━━━ Extrait étudié ━━━
Au terme des débats, le tribunal considère sur ces différents points :
- qu'indiscutablement, nous pouvons affirmer, nonobstant les interrogations exprimées par la défense sur ce point, qui suppute une machination..., que ce sac de DCCNA se trouvait bien présent dans le local le 19 septembre 2001, date de la constitution de la benne blanche litigieuse.

En effet, la comparaison de l'inventaire établi par l'équipe de M. PANEL qui mentionne la présence de trois sacs d'acide cyanurique (mais aucun de DCCNA) et du procès-verbal de perquisition en date du 27 novembre 2001, lequel fait état de la découverte dans ce local de deux sacs d'acide cyanurique et d'un sac de DCCNA démontre, sans conteste possible que l'erreur de l'inventaire de la CEI porte sur une confusion entre un sac d'acide cyanurique et un sac de DCCNA (ces sacs provenant du même atelier sont relativement proches l'un de l'autre au point que MM. MOTTE et DOMENECH, au vu des photographies qu'ils avaient prises dans ce local le 3 octobre 2001, considéreront qu'il y avait deux sacs de DCCNA et non pas un... ce qu'ils mentionneront dans les rapports d'étape avant de rectifier leur méprise, contribuant un peu plus à la confusion et à susciter les suspicions des parties civiles).


- la présence de ce sac de DCCNA, manifestement perforé lors d'une opération de manutention le 16 juillet 2001, selon la traçabilité du lot dont il faisait partie, non lavé, dans lequel M. DOMENECH a pu faire un prélèvement de produits aux fins d'analyse (dont on ignore les résultats) mais comprenant indiscutablement du chlore, atteste de la présence de dérivé chloré dans ce local et compte tenu de la pratique dit du "secouage des sacs" destinés à éviter que la société FORINSERPLAST ne se trouve confrontée à des DIS, à la possibilité de présence de dérivé chloré au sol ; s'agissant de la quantité de produits, il faut conserver à l'esprit que pour parvenir à la mise en détonation des tas de nitrates, l'avis des experts judiciaires a évolué pour passer de 500 kgs de DCCNA à un kilo ou plus de ce produit.
La technique de vidage des sacs de DCCNA perforé, par gravitation, en suspendant le GRVS perforé au dessus d'un sac vide, permet de transférer le contenu par l'ouverture d'une chaussette située sous le sac. Cette technique rend peu probable la présence de quantité conséquente de ce produit à l'intérieur du sac ; toutefois, il résulte des propres déclarations de M. DOMENECH (cote D 136) qu'il a pu récupérer le 2 octobre 2001 quelques dizaines de grammes de produits

pour analyse ; même si M. SOUHIA a pu préciser que lors des opérations de nettoyage de l'atelier ACD, il a été amené à fermer les chaussettes... ce qui ne permettrait pas d'exclure que ces intérimaires aient employé des sacs type DCCNA ou ATCC pour y mettre des poussières, les photographies prises par MM. DOMENECH et MOTTE semblent confirmer que lors de leur découverte du GRVS en question, celui-ci avait sa "chaussette" ouverte.
━━━ Données fournies ━━━
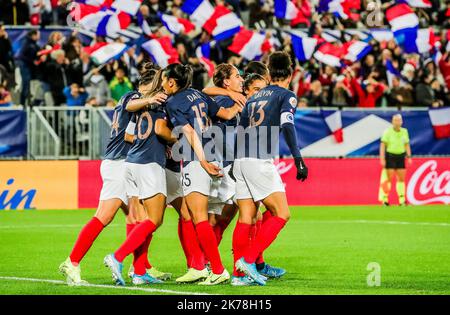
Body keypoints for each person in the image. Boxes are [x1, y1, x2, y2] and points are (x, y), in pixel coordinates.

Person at [58, 68, 167, 286]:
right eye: (160, 83)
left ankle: (140, 268)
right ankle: (73, 261)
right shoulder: (135, 98)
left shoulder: (132, 98)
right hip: (119, 163)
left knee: (136, 217)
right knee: (105, 216)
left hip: (121, 162)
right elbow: (128, 134)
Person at [231, 52, 308, 286]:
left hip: (241, 160)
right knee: (282, 213)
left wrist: (236, 164)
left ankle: (238, 276)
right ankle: (249, 260)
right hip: (258, 160)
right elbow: (287, 125)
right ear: (291, 72)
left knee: (246, 216)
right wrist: (298, 159)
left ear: (270, 71)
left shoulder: (252, 98)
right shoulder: (287, 95)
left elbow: (240, 131)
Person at [162, 63, 241, 285]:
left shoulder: (173, 101)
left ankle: (216, 269)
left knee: (198, 218)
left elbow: (188, 131)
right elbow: (224, 113)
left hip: (197, 160)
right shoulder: (197, 94)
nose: (163, 85)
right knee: (198, 214)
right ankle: (199, 267)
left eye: (164, 80)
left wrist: (202, 161)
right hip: (215, 154)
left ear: (171, 82)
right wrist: (239, 103)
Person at [103, 69, 175, 286]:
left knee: (141, 218)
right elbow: (162, 130)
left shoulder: (144, 102)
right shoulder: (158, 101)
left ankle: (139, 270)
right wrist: (173, 140)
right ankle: (118, 257)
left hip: (133, 162)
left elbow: (128, 135)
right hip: (148, 164)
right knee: (155, 219)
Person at [379, 114, 412, 206]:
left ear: (401, 122)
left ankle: (402, 200)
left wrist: (409, 156)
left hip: (401, 156)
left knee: (401, 178)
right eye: (395, 120)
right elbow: (383, 145)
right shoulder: (388, 132)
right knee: (389, 178)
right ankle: (385, 199)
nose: (397, 122)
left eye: (399, 120)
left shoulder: (404, 131)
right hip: (390, 156)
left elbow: (407, 144)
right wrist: (382, 158)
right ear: (392, 122)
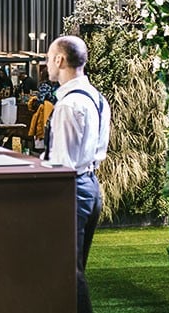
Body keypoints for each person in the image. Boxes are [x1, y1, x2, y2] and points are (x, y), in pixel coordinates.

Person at [43, 35, 111, 313]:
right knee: (74, 268)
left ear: (60, 59)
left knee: (68, 271)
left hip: (71, 190)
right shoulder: (97, 98)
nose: (47, 64)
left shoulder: (69, 104)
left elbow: (62, 163)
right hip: (90, 186)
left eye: (48, 58)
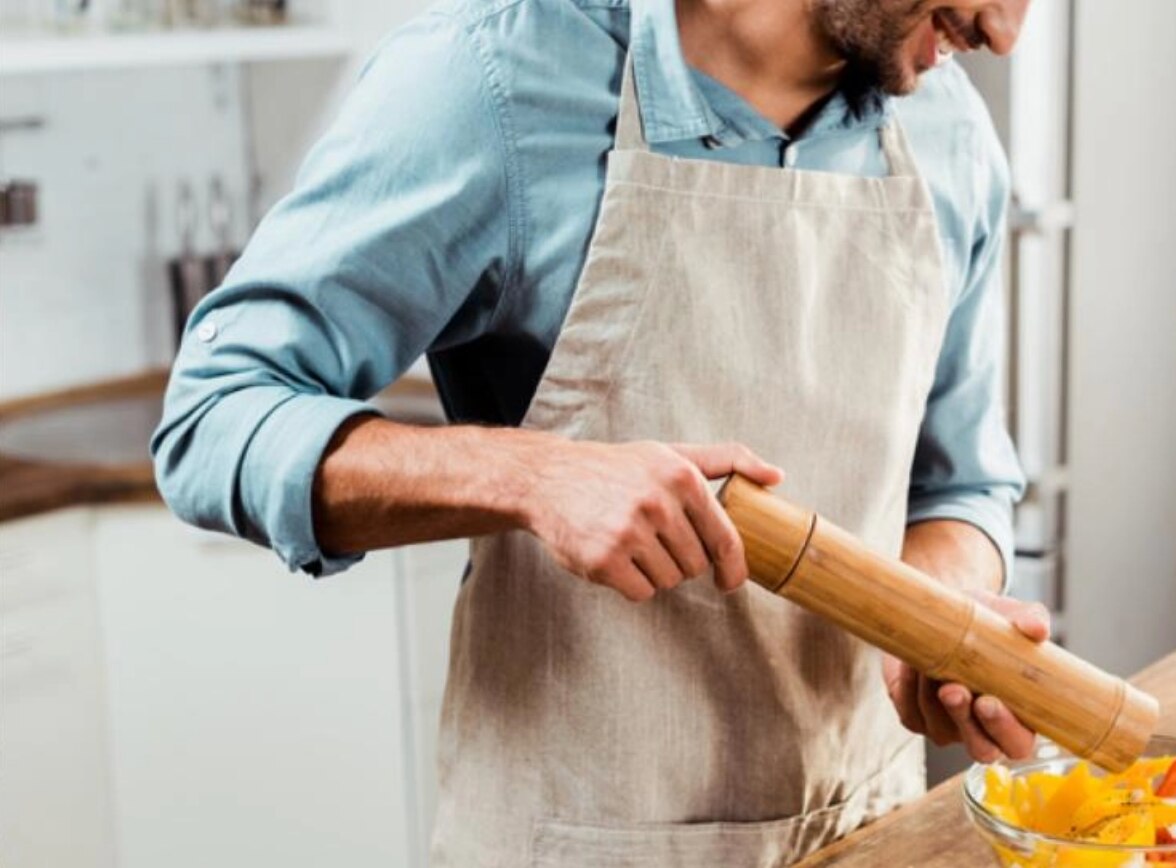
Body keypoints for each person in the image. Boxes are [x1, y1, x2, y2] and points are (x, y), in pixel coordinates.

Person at [153, 0, 1047, 864]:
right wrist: (536, 478)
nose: (1006, 33)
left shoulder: (949, 136)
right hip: (578, 840)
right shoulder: (494, 83)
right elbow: (215, 416)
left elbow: (959, 485)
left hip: (859, 829)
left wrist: (940, 619)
━━━
- Travail à faire
1. Relevez, dans l'ordre où elles apparaissent, toutes les dates complètes (jour, mois, année) citées dans l'extrait sur le sac de DCCNA.
2. Rédigez la suite de l'extrait sur le sac de DCCNA à partir de sa dernière phrase.

- Corrigé des activités
1.
- 19 septembre 2001
- 27 novembre 2001
- 3 octobre 2001
- 16 juillet 2001
- 2 octobre 2001

2.
- les déclarations de M. ALGANS quant à la découverte de sacs de dérivés chlorés depuis juin 2001 sont à prendre avec précaution, l'intéressé n'ayant pas pu préciser la particularité de ces sacs avec leur "chaussette" inférieure ; en toute hypothèse, sa déclaration confirme l'extension de la collecte des sacs usagés à toute l'usine, mais ne permet pas d'avoir des précisions sur ce qu'il en est précisément le 19 septembre 2001.

- en ce qui concerne les déclarations de M. CHANTAL, il semblerait que la découverte d'une dizaine de sacs de dérivés chlorés renvoie en réalité à la dizaine de sacs provenant des ateliers sud ; en toute hypothèse, le nombre de sacs, ainsi que M. FOURNET l'avait considéré devant le juge d'instruction est quelque peu indifférente, ce qui pose problème c'est que l'on ait pu envisager de laisser ces produits se croiser dans un local, observations faites que compte tenu

de la masse considérable de sacs usagés récupérés le 19 septembre (plus de trois tonnes), il ne peut être exclu que d'autres GRVS de l'atelier ACD aient été emportés vers FORINSERPLAST et que leur contenu éventuel ait été au préalable "secoué" au sol, sans être, dans ces conditions, enregistrés dans l'inventaire de la CEI ou le PV de perquisition du 27 novembre.
- s'agissant de la localisation des sacs dans le local 335, il y a lieu de préciser que l'on ne peut en déduire aucun élément probant : le dossier atteste que les opérations d'inventaire auquel la CEI a fait procéder a entraîné un grand chambardement dans ce local, hors la présence de M. FAURE, démarche incompréhensible dans la mesure où c'était le seul à connaître la nature des sacs entreposés et leur disposition au sein de ce local, avant que les policiers n'établissent leur procès-verbal le 27 novembre.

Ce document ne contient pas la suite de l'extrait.